I think it has everything to do with the desire to be engaged in inventing a story, rather than reporting a story—in other words, with what makes me want to write fiction in the first place. It just would not have been as interesting to me, as a writer, to write about my Woodstock experience (as part of a novel, I mean; I have written about it, as nonfiction, elsewhere). It wouldn’t have been as interesting and it wouldn’t have been as much fun, and then there’s also the desire to take a risk, the risk of writing about what you don’t know. I think it’s similar to the impulse that makes people want to write historical novels. But of course it doesn’t have to be a story set in Paris in another century. It’s still the same impulse, there’s something that pulls you away from yourself and your own experiences. That delicious pull toward the unknown and the need to give full play to the imagination.

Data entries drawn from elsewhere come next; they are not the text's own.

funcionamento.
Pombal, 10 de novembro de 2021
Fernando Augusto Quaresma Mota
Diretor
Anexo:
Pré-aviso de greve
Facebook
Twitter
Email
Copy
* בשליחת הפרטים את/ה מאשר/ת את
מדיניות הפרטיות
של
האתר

From Nami Mun’s Q&A for her forthcoming debut, Miles From Anywhere (which I loved and blurbed) and which is getting early rave reviews:
- Your novel has many autobiographical elements. Like Joon, your main character, you’re a Korean-American from New York City who was a teenage runaway, a dance hostess, and an Avon Lady who sold cosmetics door to door. Joon is also at times a drug addict, a sex worker, and a petty criminal. How closely is Joon’s story based on your own?
Not very. If I had to put it in numbers, I’d say maybe one percent of the book is autobiographical. Yes, I left home at a young age but I chose not to write about the actual events of my own life as a runaway. I kept those actual events in a “reserve” of sorts and used my knowledge of them to strengthen the narrative artifice I was creating.

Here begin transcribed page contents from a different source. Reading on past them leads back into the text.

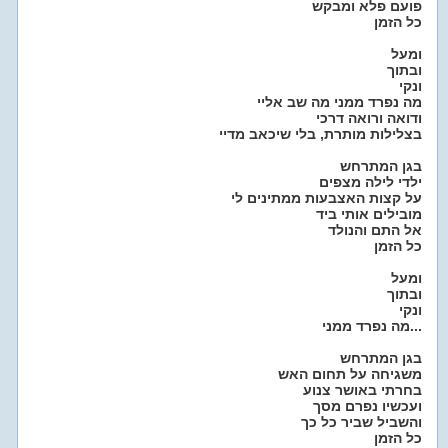
פועם פלא ומבקש
כל הזמן
ומעל
ובתוך
ונקי
מה נפרד ממני מה שב אליי
ודואה ורואה דרכי
בצלילות מותרת, בלי שיכאב מדיי
בגן המתרחש
ילדי לילה מצפים
על קצות האצבעות ממתינים לי
מובילים אותי ביד
אל התם והנולד
כל הזמן
ומעל
ובתוך
ונקי
מה נפרד ממני...
בגן המתרחש
משגיחה על תחום האש
בחרתי באושר צנוע
ועכשיו נפרם מסך
והשביל שביר כל כך
כל הזמן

Take the chapter “Avon” for example, in which Joon sells cosmetics door-to-door. I once had a job selling jewelry out of a briefcase door to door. I think I was maybe fourteen or fifteen then. I would walk down streets and enter businesses and do my best to get someone, anyone, to buy a gold necklace or what have you from me. One place I went into was a Chinese restaurant. It was completely empty of customers, so I walked to the back, into the kitchen, and mimed and gestured my sales pitch to a staff of Chinese men who spoke little English. I held a necklace out for them to see. One of them took it from my hand, looked at it closely, and without much warning, tossed it into a sizzling wok. I was stunned. The man said to me, “Fake? Turn green,” again and again, while stir-frying the necklace with these very long chopsticks. They all stood around the stove and watched the oil bubble, and I think I prayed to every god I knew back then, begging for that necklace to stay gold. After about a minute or so, the man plucked the necklace out, studied it again, and said words to his co-workers, who nodded in agreement. Luckily, for me, it didn’t turn green.
I’m pretty sure it was my one and only sale, but when that man paid me money, I remember feeling proud of myself for having rolled with the punches—for having kept my cool about the stir-frying thing. For a split second I thought I could make it. That even though I had a few things stacked against me, I could work and make money and eventually make it off the streets
That was a really good day, and that moment has stayed near me for decades. But I didn’t write about it in the book. Instead I contained the moment and wrote completely fictional events and dialogue to better explore and express just how complex a feeling like pride and hope can be for someone who’s on the verge hopelessness as Joon is in “Avon.” Incidentally, I also didn’t write about actual events that occurred while I sold Avon door to door either. Basically, my approach to this material was inspired by Hemingway’s iceberg principle: for every part of the iceberg we see, seven-eighths of it is underwater, strengthening the iceberg.